In a press conference following the presentation, Jennifer Rymer, MD (Duke Clinical Research Institute, Durham, NC), pointed out that renal denervation therapies may offer a solution for patients who are at risk for being noncompliant for a variety of reasons, including difficulty obtaining or affording multiple antihypertensive medications.

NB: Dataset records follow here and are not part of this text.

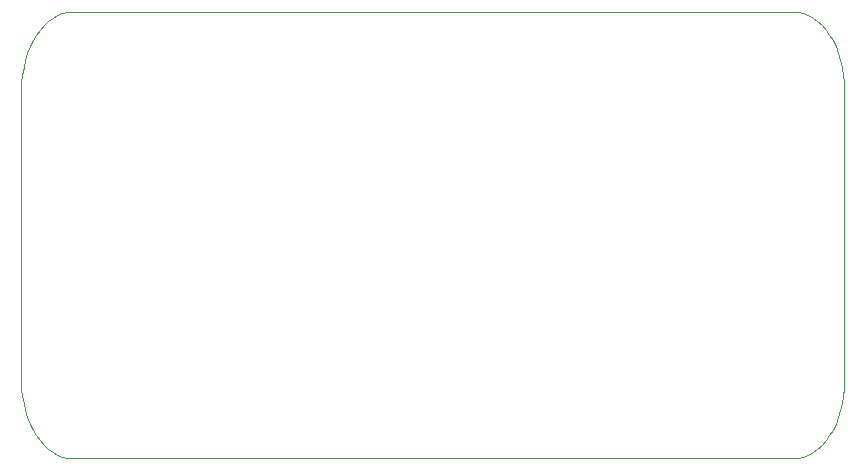
<source format=gbr>
%TF.GenerationSoftware,KiCad,Pcbnew,(7.0.0)*%
%TF.CreationDate,2024-07-03T12:20:39-05:00*%
%TF.ProjectId,DC32H4X0R,44433332-4834-4583-9052-2e6b69636164,rev?*%
%TF.SameCoordinates,Original*%
%TF.FileFunction,Profile,NP*%
%FSLAX46Y46*%
G04 Gerber Fmt 4.6, Leading zero omitted, Abs format (unit mm)*
G04 Created by KiCad (PCBNEW (7.0.0)) date 2024-07-03 12:20:39*
%MOMM*%
%LPD*%
G01*
G04 APERTURE LIST*
%TA.AperFunction,Profile*%
%ADD10C,0.100000*%
%TD*%
G04 APERTURE END LIST*
D10*
X40757864Y-42665993D02*
X101750384Y-42665993D01*
X101750384Y-42665993D02*
X102196084Y-42700193D01*
X102196084Y-42700193D02*
X102628684Y-42800493D01*
X102628684Y-42800493D02*
X103045984Y-42963693D01*
X103045984Y-42963693D02*
X103445684Y-43186493D01*
X103445684Y-43186493D02*
X103825884Y-43465593D01*
X103825884Y-43465593D02*
X104184384Y-43797693D01*
X104184384Y-43797693D02*
X104518884Y-44179493D01*
X104518884Y-44179493D02*
X104827284Y-44607793D01*
X104827284Y-44607793D02*
X105107484Y-45079093D01*
X105107484Y-45079093D02*
X105357384Y-45590193D01*
X105357384Y-45590193D02*
X105574584Y-46138093D01*
X105574584Y-46138093D02*
X105757184Y-46719093D01*
X105757184Y-46719093D02*
X105902984Y-47329993D01*
X105902984Y-47329993D02*
X106009784Y-47967793D01*
X106009784Y-47967793D02*
X106075484Y-48628793D01*
X106075484Y-48628793D02*
X106097784Y-49309993D01*
X106097784Y-49309993D02*
X106097784Y-73809293D01*
X106097784Y-73809293D02*
X106075484Y-74490493D01*
X106075484Y-74490493D02*
X106009784Y-75151493D01*
X106009784Y-75151493D02*
X105902984Y-75789293D01*
X105902984Y-75789293D02*
X105757184Y-76400293D01*
X105757184Y-76400293D02*
X105574584Y-76981293D01*
X105574584Y-76981293D02*
X105357384Y-77529093D01*
X105357384Y-77529093D02*
X105107484Y-78040193D01*
X105107484Y-78040193D02*
X104827284Y-78511593D01*
X104827284Y-78511593D02*
X104518884Y-78939893D01*
X104518884Y-78939893D02*
X104184384Y-79321593D01*
X104184384Y-79321593D02*
X103825884Y-79653693D01*
X103825884Y-79653693D02*
X103445684Y-79932893D01*
X103445684Y-79932893D02*
X103045984Y-80155593D01*
X103045984Y-80155593D02*
X102628684Y-80318893D01*
X102628684Y-80318893D02*
X102196084Y-80419193D01*
X102196084Y-80419193D02*
X101750384Y-80453393D01*
X101750384Y-80453393D02*
X40757864Y-80453393D01*
X40757864Y-80453393D02*
X40312124Y-80419193D01*
X40312124Y-80419193D02*
X39879554Y-80318893D01*
X39879554Y-80318893D02*
X39462284Y-80155693D01*
X39462284Y-80155693D02*
X39062484Y-79932893D01*
X39062484Y-79932893D02*
X38682284Y-79653693D01*
X38682284Y-79653693D02*
X38323864Y-79321593D01*
X38323864Y-79321593D02*
X37989364Y-78939893D01*
X37989364Y-78939893D02*
X37680934Y-78511593D01*
X37680934Y-78511593D02*
X37400724Y-78040193D01*
X37400724Y-78040193D02*
X37150892Y-77529093D01*
X37150892Y-77529093D02*
X36933592Y-76981293D01*
X36933592Y-76981293D02*
X36750974Y-76400293D01*
X36750974Y-76400293D02*
X36605190Y-75789293D01*
X36605190Y-75789293D02*
X36498395Y-75151493D01*
X36498395Y-75151493D02*
X36432739Y-74490493D01*
X36432739Y-74490493D02*
X36410376Y-73809293D01*
X36410376Y-73809293D02*
X36410376Y-49309993D01*
X36410376Y-49309993D02*
X36432739Y-48628893D01*
X36432739Y-48628893D02*
X36498395Y-47967793D01*
X36498395Y-47967793D02*
X36605190Y-47329993D01*
X36605190Y-47329993D02*
X36750974Y-46719093D01*
X36750974Y-46719093D02*
X36933592Y-46138093D01*
X36933592Y-46138093D02*
X37150892Y-45590193D01*
X37150892Y-45590193D02*
X37400724Y-45079093D01*
X37400724Y-45079093D02*
X37680934Y-44607793D01*
X37680934Y-44607793D02*
X37989364Y-44179493D01*
X37989364Y-44179493D02*
X38323864Y-43797693D01*
X38323864Y-43797693D02*
X38682284Y-43465593D01*
X38682284Y-43465593D02*
X39062484Y-43186493D01*
X39062484Y-43186493D02*
X39462284Y-42963693D01*
X39462284Y-42963693D02*
X39879554Y-42800493D01*
X39879554Y-42800493D02*
X40312124Y-42700193D01*
X40312124Y-42700193D02*
X40757864Y-42665993D01*
X40757864Y-42665993D02*
X40757864Y-42665993D01*
X40757864Y-42665993D02*
X40757864Y-42665993D01*
M02*

</source>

The population studied mirrors contemporary routine clinical practice where it is not uncommon for many patients to be on five antihypertensive prescriptions or more and for many of them to be noncompliant or only partially compliant. At baseline, only a little over 40% of patients in both the renal denervation and the sham control groups of TARGET BP 1 were fully compliant, and rates of compliance in both groups increased at 3 months.

“Anyone who has taken care of these patients knows just how difficult it is [to be] compliant,” Rymer said. “We should note that patients who enter into a clinical trial are more likely to be compliant by virtue of the fact that they are getting more follow-up, and there is selection bias. So, you can certainly imagine [if you have] these types of compliance issues within a clinical trial, what it would be like in real-world practice.”

Renal denervation, including an alcohol-mediated system, “certainly” offers the potential to improve blood pressures in patients who, for whatever reason, remain noncompliant, Rymer said. TARGET BP 1, she concluded, “adds to the increasing body of evidence that we have in renal denervation and its increasing role in our treatment capabilities for patients with uncontrolled or refractory blood pressure.”

  • Kandzari reports grant/research support from Ablative Solutions, Biotronik, Medtronic, Orbus Neich, and Teleflex; and consulting fees/honoraria from Medtronic, HyperQure, and Ablative Solutions.